Records to use:

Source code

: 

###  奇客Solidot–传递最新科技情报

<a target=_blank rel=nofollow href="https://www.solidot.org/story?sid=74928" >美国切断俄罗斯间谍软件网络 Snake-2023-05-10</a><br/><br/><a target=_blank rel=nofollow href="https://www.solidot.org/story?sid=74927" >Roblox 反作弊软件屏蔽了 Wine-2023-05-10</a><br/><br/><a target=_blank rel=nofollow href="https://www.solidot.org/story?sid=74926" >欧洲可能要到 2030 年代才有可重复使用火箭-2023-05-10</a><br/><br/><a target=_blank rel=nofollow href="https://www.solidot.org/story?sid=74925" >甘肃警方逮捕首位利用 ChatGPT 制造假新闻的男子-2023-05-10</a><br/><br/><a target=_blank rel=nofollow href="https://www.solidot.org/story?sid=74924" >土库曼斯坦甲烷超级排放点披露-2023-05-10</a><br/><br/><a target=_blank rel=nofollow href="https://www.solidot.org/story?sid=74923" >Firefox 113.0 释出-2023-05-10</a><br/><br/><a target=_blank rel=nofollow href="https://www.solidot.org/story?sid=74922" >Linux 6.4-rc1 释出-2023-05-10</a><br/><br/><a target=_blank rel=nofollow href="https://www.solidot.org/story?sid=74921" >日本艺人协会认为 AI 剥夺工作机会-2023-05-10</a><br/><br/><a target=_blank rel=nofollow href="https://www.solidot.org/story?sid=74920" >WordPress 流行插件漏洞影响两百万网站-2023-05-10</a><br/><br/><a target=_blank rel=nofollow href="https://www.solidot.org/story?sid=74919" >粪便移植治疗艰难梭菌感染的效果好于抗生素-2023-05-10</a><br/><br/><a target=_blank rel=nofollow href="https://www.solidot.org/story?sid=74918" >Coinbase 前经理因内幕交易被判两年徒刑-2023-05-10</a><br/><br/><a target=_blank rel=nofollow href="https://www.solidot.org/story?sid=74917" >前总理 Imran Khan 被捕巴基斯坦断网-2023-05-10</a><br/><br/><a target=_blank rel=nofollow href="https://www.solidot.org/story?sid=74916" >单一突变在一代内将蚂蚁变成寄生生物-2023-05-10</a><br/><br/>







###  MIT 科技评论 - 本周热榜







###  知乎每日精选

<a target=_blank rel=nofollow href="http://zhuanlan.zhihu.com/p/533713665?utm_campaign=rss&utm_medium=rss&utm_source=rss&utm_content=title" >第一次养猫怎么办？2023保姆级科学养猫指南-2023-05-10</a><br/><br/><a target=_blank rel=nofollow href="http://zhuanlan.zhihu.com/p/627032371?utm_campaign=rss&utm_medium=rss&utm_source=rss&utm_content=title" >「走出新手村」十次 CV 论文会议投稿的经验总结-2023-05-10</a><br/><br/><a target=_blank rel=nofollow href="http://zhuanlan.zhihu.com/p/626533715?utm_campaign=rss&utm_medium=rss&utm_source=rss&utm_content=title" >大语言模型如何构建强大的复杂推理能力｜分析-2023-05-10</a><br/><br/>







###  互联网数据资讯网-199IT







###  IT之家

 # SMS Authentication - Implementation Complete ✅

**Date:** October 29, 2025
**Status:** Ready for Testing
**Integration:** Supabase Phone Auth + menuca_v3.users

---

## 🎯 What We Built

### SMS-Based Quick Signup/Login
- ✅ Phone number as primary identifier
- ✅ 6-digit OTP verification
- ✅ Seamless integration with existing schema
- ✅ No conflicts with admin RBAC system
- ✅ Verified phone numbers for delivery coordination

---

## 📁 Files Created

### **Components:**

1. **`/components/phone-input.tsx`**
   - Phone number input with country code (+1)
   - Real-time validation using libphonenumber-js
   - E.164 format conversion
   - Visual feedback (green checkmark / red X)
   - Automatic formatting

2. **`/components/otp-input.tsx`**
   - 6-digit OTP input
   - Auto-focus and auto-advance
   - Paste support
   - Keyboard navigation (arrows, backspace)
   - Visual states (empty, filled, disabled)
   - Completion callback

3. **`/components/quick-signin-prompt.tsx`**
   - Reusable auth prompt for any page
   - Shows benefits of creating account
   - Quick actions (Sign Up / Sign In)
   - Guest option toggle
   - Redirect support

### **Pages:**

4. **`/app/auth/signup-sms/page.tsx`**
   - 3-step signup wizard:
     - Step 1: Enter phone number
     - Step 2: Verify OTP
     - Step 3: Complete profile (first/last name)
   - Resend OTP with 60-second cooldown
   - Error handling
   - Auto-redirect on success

What to work on: Please return exactly the lines that run from the line with "- Guest option toggle" through the end of the records above, both included, and nothing more.

Answer to this exercise:
   - Guest option toggle
   - Redirect support

### **Pages:**

4. **`/app/auth/signup-sms/page.tsx`**
   - 3-step signup wizard:
     - Step 1: Enter phone number
     - Step 2: Verify OTP
     - Step 3: Complete profile (first/last name)
   - Resend OTP with 60-second cooldown
   - Error handling
   - Auto-redirect on success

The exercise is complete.